Dans le slide suivant, nous abordons la notion de criticité. Un métal est critique quand son absence peut entraîner des impacts industriels et économiques négatifs importants. Il est stratégique s'il est important pour la politique d'un État, pour sa défense. Les notions de criticité et de stratégie ne sont pas forcément les mêmes. Un métal peut être rare au plan géologique ou géochimique. Soit il a une abondance moyenne, soit on n'arrive pas à l'extraire ou difficilement. Il peut être rare au niveau industriel, parce que le métal est peu usité ou a des propriétés très particulières. À chaque fois, il faut donc que vous vous fassiez préciser la définition. Le diagramme de gauche, présente les métaux qui d'après le COMES, le Comité pour les métaux stratégiques du Ministère de l'Industrie, sont plus ou moins critiques pour l'approvisionnement de la France. Cette figure est toutefois très synthétique. En prenant en compte l'industrie automobile, la représentation graphique serait différente. Pour la défense, elle serait encore différente. Il n'est pas facile de dire où sont vraiment les priorités.

Le slide suivant présente la notion de recyclabilité. En rouge, moins de 1 % du métal est recyclé ; en bleu, plus de 50 % sont recyclés. Sur la table de Mendeleïev, les couleurs sont extrêmement variées. Les situations sont très différentes, mais beaucoup de métaux sont classés dans le rouge et l'orange. Nous pouvons faire du recyclage des métaux dans les produits en fin de vie. Nous pouvons essayer également de recycler le long de la chaîne de valeur, mais le potentiel de recyclage est moins bien connu. Je souhaite insister sur le fait qu'il n'est pas possible en général de vivre simplement avec des métaux qui ont été recyclés. Pourquoi ? Parce que pour la transition énergétique, comme je vous l'ai dit tout à l'heure, nous avons besoin de quantités de métaux qui sont beaucoup plus importantes et de métaux beaucoup plus variés.
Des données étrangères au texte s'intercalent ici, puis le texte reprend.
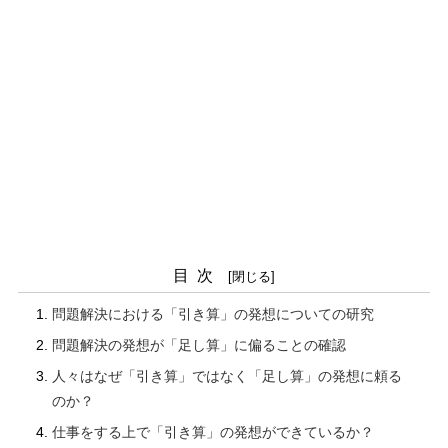
目次
問題解決における「引き算」の発想についての研究
問題解決の発想が「足し算」に偏ることの確認
人々はなぜ「引き算」ではなく「足し算」の発想に頼る
のか？
仕事をする上で「引き算」の発想ができているか？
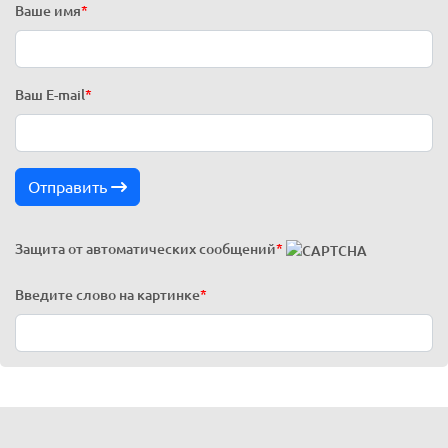
Ваше имя
*
Ваш E-mail
*
Отправить
Защита от автоматических сообщений
*
Введите слово на картинке
*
Dans un contexte de consommation croissante de métaux, le recyclage ne suffit pas pour faire face à l'approvisionnement. Il faut forcément avoir recours à la mine. Les mines se trouvent majoritairement à l'étranger. Être absent du secteur minier revient nécessairement à s'exposer à un risque de coupure d'approvisionnement.
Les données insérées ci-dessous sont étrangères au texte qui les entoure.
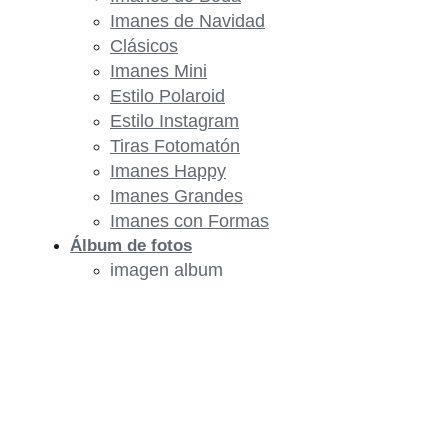
Imanes de Navidad
Clásicos
Imanes Mini
Estilo Polaroid
Estilo Instagram
Tiras Fotomatón
Imanes Happy
Imanes Grandes
Imanes con Formas
Álbum de fotos
imagen album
Le dernier slide porte sur le projet Surfer que vous avez évoqué tout à l'heure. Le but de ce projet, soutenu par l'ADEME et le CNRS, est de savoir si les énergies renouvelables sont plus consommatrices en matières premières minérales et métalliques que les technologies du mix énergétique actuel. Nous le savons déjà, mais il faut le quantifier de façon précise. Il faut également quantifier les impacts environnementaux et sociétaux associés au développement de ces énergies, en remontant toute la chaîne de valeur. Le slide vous présente quelques estimations des quantités d'énergie. Par rapport à des énergies fossiles, il faut, pour une même quantité d'énergie produite par de l'éolien et du photovoltaïque, 15 fois plus de béton, 90 fois plus d'aluminium, 50 fois plus de cuivre. La quantité de métaux nécessaire de métaux est beaucoup plus importante. Nous avons vu, en début d'exposé qu'en termes de variétés de métaux, 70 % des métaux de la table de Mendeleïev sont nécessaires à la transition énergétique. Je termine ainsi mon exposé introductif. Je vous remercie.